I just finished reading Will Richardson’s book entitled: Why School? The book talks about the issue of abundance in education. As the caption above says: “In this moment of abundance, teachers are everywhere.”
This led me to a trip down memory lane. About seven years ago, one of my college professors read Horace Mann’s quote in class:
“Education then, beyond all other devices of human origin, is the great equalizer of the conditions of men, the balance wheel of the social machinery.”
Then she posed the question: Is education the great equalizer? There are several ways in which one can answer this question but the general response from our class was a resounding no. Why? One word – access.
Knowledge is Power?
As we know it, the invention of the printing press gave way to the mass production of books and other printed paraphernalia. In a way, this helped in democratizing access to knowledge and information. The rate in which books could be mass produced significantly helped in creating a more literate and educated society.
Fast forward to the 21st century – information is accessed within the click of a fingertip because of the World Wide Web. The speed in which the Web allows us to access, create and spread knowledge is light years ahead from the traditional printing presses. Hence, the abundance in information.
This surplus in terms of information is changing every kind of institution that exists in our current society. Traditional schooling operates under the idea that there is a scarcity when it comes to information. But as Richardson argues, “…the problem is no longer one of scarcity, the problem, and the opportunity, is now abundance.” Why, then, do schools stay the way they are? Clay Shirky, a teacher and a writer, says, “Institutions will try to preserve the problem to which they are the solution.” Though this kind of traditional schooling remains as the status quo, I think that there are enough options and alternative forms of education that are slowly making their way into our society’s consciousness.
People say that education as an institution is archaic and lagging behind in terms of reinventing itself. This is because we insist on teaching and stressing the importance of simply knowing content – the problem with this is that knowing is only half the battle. How to use the knowledge we have – that will make or break your chances in making it in today’s world.
Cognitive Surplus and Civic Value
The Web has also created a shift in terms of behavior. From a society that devoured and absorbed information, we shifted from merely being consumers to creators. In the same way that the Web allows us to quickly access information, it has also sped up the creation process.
Clay Shirky believes that having this cognitive surplus can make positive changes in the world’s social and economic landscape. In his talk, he clearly shows an example of how we go through the process of consuming – creating – sharing. But this kind of “virtuous” cycle could only exist if we learn to prioritize and create things that have civic value.
This is why it’s an exciting time to become an educator – the opportunities for making the Web a platform for creating things that have civic value are endless. I decided to take an MAEd in Information Technology Integration because of this. I believe that we have the opportunity to create ways in which education will become more accessible to everyone. I believe that we can offer a more liberating kind of education. As Stephen Downes says, “We have to stop thinking of an education as something that is delivered to us and instead see it as something we create for ourselves.”

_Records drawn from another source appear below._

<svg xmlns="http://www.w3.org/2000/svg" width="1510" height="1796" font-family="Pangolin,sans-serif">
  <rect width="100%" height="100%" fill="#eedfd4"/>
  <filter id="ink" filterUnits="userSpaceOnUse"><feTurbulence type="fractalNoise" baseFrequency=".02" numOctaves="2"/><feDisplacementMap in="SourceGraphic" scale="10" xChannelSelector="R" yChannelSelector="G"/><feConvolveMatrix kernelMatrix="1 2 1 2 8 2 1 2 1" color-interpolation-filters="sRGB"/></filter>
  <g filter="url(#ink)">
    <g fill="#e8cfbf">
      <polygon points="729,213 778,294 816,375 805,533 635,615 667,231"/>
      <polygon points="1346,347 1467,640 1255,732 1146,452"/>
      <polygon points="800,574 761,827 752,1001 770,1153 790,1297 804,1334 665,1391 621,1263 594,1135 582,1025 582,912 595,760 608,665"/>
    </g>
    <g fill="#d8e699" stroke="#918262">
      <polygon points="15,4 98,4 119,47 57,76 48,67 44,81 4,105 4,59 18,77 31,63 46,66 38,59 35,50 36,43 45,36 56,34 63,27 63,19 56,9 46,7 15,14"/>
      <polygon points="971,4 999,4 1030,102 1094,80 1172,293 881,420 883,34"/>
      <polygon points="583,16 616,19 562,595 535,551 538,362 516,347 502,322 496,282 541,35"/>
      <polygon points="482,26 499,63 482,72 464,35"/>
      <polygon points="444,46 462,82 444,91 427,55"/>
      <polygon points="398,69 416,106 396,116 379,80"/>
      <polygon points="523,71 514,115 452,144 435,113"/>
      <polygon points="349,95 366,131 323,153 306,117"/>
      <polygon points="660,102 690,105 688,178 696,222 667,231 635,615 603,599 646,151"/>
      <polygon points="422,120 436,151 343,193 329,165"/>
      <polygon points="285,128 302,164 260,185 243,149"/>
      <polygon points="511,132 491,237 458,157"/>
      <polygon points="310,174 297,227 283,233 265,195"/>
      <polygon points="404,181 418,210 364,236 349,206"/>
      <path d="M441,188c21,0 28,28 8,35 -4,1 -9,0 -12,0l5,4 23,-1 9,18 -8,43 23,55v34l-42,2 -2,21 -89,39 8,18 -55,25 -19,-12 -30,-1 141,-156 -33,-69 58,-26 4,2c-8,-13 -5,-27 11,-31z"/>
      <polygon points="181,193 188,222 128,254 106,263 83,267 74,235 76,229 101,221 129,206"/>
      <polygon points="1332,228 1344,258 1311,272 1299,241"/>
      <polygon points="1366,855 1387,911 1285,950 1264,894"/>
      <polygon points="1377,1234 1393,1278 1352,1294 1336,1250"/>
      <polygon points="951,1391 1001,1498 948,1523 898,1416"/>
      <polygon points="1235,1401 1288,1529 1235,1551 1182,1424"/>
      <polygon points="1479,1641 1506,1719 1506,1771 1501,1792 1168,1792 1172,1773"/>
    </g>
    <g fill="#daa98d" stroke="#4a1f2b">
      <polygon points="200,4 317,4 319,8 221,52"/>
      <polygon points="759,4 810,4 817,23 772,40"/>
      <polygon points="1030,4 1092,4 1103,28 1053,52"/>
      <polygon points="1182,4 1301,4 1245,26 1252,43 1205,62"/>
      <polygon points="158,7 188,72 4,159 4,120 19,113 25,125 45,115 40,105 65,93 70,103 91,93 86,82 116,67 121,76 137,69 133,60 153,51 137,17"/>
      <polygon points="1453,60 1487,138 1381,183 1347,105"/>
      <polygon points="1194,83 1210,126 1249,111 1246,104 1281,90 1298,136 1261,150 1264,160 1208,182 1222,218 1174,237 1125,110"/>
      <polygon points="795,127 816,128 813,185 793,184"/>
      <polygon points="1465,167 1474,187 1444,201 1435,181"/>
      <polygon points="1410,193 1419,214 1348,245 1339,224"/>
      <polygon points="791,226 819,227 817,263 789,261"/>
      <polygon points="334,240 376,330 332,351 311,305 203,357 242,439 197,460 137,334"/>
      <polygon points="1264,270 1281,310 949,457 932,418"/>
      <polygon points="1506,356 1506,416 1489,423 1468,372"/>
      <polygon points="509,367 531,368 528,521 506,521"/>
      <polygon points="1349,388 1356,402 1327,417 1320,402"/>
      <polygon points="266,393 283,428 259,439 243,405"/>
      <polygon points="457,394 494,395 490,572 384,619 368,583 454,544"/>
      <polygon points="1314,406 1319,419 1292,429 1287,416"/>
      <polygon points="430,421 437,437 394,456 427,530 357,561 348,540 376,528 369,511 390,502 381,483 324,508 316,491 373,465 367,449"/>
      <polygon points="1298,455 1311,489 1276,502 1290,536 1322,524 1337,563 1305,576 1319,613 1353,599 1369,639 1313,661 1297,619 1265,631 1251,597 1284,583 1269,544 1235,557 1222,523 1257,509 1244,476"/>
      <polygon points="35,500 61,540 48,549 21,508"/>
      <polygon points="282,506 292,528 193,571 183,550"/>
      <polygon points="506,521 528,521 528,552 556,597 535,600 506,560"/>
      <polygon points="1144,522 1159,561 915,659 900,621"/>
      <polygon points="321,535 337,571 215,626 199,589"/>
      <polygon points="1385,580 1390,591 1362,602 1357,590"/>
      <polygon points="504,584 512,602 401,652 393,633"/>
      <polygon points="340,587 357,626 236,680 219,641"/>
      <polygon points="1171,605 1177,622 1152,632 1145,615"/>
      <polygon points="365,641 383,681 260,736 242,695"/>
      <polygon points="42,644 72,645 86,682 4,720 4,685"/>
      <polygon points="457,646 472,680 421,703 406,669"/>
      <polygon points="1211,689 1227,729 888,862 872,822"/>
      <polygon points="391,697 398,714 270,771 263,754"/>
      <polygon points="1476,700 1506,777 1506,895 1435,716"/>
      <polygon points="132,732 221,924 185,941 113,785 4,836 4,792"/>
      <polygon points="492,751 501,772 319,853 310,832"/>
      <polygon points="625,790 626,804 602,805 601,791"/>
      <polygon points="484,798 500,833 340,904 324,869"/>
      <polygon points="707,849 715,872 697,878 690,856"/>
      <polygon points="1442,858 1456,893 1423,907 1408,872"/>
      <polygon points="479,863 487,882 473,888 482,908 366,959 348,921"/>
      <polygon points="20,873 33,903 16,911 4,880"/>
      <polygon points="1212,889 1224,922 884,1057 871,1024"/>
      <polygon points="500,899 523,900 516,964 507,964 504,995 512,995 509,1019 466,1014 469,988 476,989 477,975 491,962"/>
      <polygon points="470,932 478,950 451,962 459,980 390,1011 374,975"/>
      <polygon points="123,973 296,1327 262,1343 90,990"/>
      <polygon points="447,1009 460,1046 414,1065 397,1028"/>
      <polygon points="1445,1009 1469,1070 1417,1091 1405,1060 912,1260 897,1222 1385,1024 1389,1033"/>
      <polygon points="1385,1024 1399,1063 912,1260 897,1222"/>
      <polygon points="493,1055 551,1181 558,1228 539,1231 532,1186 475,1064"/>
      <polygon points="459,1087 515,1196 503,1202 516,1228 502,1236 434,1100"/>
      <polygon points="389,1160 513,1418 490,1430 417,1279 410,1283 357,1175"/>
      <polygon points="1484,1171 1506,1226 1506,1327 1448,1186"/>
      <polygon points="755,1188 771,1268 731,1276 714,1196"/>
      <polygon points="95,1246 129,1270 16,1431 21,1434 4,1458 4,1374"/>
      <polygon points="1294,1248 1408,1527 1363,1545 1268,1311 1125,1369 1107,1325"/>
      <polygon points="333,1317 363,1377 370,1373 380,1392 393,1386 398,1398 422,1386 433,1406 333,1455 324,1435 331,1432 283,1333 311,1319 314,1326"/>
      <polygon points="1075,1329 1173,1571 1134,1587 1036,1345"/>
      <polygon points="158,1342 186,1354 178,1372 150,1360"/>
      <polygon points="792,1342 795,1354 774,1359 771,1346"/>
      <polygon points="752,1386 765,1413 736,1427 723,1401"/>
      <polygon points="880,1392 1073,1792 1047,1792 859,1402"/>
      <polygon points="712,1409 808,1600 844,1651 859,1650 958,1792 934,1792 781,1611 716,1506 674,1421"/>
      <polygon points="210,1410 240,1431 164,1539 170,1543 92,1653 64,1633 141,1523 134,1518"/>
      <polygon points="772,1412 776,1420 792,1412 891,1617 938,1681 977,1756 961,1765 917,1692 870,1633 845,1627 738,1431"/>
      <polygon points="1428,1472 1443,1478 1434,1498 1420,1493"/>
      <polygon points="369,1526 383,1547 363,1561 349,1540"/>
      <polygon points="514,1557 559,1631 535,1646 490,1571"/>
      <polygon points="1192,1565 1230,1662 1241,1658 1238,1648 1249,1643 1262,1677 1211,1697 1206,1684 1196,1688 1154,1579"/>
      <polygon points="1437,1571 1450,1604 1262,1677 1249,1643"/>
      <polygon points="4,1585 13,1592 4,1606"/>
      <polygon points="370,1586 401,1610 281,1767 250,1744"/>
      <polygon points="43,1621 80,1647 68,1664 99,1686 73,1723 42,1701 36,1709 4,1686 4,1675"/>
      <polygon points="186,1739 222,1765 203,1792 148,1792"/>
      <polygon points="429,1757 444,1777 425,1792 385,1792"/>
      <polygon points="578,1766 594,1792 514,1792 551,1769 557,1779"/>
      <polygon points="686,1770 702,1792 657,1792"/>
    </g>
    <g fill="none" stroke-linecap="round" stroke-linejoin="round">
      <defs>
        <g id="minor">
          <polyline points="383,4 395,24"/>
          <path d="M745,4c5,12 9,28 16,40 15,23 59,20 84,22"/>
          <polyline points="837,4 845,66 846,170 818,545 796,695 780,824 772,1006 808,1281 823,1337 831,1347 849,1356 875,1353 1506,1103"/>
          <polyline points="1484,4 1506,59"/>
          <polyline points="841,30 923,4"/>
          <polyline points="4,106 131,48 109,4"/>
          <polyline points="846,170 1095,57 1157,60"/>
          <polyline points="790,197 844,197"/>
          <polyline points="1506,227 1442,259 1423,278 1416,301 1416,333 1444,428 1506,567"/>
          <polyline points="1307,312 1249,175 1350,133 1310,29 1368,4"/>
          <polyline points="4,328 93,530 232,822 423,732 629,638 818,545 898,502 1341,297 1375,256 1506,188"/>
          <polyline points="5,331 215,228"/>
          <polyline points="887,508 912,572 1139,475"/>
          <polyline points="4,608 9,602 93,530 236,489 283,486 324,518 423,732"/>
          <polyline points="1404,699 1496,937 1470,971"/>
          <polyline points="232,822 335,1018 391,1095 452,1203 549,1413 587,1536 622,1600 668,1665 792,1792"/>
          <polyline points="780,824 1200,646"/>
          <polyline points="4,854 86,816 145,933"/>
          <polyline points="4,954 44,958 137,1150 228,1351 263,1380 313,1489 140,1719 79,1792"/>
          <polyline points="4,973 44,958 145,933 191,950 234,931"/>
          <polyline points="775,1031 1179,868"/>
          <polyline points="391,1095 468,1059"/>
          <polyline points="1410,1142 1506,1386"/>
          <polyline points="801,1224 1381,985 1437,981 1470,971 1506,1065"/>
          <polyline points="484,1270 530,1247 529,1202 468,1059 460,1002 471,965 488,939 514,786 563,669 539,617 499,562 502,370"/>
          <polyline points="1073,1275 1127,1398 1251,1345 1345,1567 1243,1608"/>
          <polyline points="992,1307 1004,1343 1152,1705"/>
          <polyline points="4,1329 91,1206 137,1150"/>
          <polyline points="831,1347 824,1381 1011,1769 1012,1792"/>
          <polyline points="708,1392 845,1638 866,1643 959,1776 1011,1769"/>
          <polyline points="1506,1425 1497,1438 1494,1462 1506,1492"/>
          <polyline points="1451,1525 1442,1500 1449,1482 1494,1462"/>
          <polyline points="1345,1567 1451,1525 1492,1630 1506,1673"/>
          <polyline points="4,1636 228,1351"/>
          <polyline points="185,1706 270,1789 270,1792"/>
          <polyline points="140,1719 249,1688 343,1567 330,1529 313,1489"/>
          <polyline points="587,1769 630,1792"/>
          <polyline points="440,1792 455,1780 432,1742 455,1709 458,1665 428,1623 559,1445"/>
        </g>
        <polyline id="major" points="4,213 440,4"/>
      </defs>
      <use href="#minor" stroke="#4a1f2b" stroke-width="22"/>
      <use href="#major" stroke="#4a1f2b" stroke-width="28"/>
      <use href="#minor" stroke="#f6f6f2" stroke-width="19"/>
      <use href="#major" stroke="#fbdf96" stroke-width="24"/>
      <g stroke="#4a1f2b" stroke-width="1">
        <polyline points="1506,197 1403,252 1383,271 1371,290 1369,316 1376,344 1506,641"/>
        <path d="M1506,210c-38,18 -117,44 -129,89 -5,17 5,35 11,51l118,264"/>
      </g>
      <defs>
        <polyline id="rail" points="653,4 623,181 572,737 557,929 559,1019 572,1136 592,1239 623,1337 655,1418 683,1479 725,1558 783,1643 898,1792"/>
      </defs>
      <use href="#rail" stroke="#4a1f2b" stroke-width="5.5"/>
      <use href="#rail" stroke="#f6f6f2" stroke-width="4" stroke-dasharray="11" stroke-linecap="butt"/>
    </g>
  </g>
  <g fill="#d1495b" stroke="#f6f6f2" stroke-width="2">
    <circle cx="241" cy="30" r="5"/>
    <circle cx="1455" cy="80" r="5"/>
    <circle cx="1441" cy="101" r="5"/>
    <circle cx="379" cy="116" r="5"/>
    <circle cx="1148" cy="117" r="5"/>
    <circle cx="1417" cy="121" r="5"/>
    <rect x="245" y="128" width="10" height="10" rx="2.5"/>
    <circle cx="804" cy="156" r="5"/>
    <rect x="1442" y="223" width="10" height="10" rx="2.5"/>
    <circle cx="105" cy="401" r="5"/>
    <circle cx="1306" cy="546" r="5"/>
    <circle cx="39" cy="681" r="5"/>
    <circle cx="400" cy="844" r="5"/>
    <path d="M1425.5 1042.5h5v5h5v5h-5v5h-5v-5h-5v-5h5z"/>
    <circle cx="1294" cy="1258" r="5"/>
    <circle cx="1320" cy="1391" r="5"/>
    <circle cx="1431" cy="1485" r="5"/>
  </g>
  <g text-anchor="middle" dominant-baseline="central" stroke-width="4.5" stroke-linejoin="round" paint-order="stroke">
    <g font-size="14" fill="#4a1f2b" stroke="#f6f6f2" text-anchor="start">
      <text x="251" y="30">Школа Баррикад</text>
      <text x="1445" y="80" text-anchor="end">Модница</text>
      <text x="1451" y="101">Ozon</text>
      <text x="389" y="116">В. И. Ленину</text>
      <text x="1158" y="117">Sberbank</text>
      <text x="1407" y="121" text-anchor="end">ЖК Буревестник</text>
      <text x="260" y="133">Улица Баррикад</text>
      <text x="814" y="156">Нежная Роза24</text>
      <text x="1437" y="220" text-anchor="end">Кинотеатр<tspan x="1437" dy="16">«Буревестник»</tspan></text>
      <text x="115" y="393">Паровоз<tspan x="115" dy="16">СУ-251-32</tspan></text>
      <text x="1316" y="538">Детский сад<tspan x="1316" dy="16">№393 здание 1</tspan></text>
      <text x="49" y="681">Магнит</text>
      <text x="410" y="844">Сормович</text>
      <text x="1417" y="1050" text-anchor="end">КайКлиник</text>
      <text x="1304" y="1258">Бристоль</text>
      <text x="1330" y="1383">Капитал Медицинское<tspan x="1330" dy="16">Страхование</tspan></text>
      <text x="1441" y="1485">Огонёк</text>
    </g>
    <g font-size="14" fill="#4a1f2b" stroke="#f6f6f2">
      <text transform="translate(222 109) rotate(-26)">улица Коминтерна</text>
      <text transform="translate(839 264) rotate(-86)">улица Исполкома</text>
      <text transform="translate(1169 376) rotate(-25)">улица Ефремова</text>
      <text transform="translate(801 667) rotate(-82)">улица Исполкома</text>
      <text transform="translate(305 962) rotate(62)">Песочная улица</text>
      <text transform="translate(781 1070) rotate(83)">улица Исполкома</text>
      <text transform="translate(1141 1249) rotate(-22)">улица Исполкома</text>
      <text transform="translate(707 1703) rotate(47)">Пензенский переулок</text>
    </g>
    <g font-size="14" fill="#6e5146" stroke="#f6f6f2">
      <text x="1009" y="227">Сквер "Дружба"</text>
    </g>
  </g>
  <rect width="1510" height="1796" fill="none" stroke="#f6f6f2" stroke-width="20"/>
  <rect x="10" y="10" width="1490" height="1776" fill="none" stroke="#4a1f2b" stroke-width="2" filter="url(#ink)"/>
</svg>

Redefining Learning and Teaching
In 2006, Richardson wrote an open letter to his children in his blog and it was entitled Dear Kids, You Don’t Have to Go to College. Below is an excerpt:
“Instead of the piece of paper on the wall that says you are an expert, you will have an array of products and experiences, reflections and conversations that show your expertise, show what you know, make it transparent. It will be comprised of a body of work and a network of learners that you will continually turn to over time, that will evolve as you evolve, and will capture your most important learning.”
His letter is not simply undermining the importance of a college education. He is just offering his kids the option of going beyond what a traditional college degree may offer. The Web remains an untapped resource for most of us when it comes to learning and teaching. It’s about time we got our share of it.